17:30 Meanwhile the Queen is preparing for the 70th anniversary of her succession to the throne tomorrow.
February 6th 1952 is the earliest specific date I can actually remember. I can still picture the scene in our sitting-room in our house just outside Dover, Kent, with me and my sister Kathy and my parents sitting there with the radio on.
My parents told me that the King had died, and what I remember is that there was weird music on the radio instead of the usual programmes, something that obviously imprinted itself on my little 5-year-old's mind and memory.
Flashback to 1952:
flashback to May 1952: me (second row from front, second from left)
at our school's "May Queen" pageant, Bradford, Yorkshire
August 1952: me, aged 6 and my little sister Kathy, aged 4
An interesting documentary, but one which raises more questions that it answers, Lois and I think.
One of the early images in the programme is that of Henri Gervex's 1878 painting "Rolla", which according to Mary Beard, was excluded from the Paris Salon because it "so overtly depicted a prostitute".
And if "prostitute" was what Gervex wanted to suggest, couldn't he have, say, added some little explanatory touches, like, for instance, showing the man casually throwing his wallet down on the bed, with a bunch of credit cards peeping out? That's what we think, anyway!
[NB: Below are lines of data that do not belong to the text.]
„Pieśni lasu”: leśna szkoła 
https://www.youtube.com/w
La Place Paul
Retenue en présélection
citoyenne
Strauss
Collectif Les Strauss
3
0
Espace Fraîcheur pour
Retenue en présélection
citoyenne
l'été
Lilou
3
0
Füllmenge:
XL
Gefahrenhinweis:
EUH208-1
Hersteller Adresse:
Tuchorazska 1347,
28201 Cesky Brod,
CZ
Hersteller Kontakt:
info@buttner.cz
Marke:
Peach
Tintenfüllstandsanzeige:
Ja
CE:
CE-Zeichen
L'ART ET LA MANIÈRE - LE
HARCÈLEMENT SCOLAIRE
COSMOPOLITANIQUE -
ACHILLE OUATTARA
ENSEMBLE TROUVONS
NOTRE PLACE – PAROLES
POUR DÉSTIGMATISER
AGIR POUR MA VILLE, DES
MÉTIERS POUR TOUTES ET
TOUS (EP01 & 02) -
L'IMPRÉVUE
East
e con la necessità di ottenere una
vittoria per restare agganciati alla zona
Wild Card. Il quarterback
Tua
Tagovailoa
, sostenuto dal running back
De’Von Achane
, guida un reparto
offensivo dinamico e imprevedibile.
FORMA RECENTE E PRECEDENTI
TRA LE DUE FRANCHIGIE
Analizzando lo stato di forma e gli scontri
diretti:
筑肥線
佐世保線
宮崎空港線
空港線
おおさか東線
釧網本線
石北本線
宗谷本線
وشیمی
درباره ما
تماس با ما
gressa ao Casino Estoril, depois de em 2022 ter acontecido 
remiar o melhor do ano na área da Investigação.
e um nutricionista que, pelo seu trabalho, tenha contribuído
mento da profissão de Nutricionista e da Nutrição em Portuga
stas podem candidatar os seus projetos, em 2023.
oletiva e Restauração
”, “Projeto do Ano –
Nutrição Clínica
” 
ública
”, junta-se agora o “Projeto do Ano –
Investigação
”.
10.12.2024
Perhaps we're too literal-minded, we're not sure. We always need to be told, that's our problem!
Later, the contemporary artist and so-called "bad girl of art" Tracey Emin comes on the programme to weigh in and give us her "two penn'orth" on the subject.
We're hoping that Tracey will "explain" some of her own so-called "art", like her trademark "My Bed" -her so-called "installation" (1998), but it seems we're out of luck here also.
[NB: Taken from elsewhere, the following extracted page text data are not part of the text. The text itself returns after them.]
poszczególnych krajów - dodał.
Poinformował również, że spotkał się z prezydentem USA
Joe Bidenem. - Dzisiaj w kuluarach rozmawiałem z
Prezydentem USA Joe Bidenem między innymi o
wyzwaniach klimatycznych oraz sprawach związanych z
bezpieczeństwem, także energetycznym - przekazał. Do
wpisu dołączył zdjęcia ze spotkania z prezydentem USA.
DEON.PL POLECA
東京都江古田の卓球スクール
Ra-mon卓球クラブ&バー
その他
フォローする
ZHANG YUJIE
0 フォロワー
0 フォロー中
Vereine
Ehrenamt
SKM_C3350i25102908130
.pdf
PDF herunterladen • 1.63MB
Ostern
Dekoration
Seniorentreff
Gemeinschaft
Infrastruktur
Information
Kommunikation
In case you're wondering, there are many, many much more unpleasant bits of art shown in this programme than what I've described above, but please don't think that Lois and I just sit through it all, like Mary Beard wants us to. We've got our secret weapon - the fast forward button haha (again).
What would we do without it - the fast forward button?!!! And it's also so useful in zipping through the adverts. That button is the wonder of the age, we think, not smartphones or that kind of thing! After all we're getting quite old now, we both remember 1952 haha!!!!
22:00 We stagger up to bed - zzzzzzzzzz!!!!!!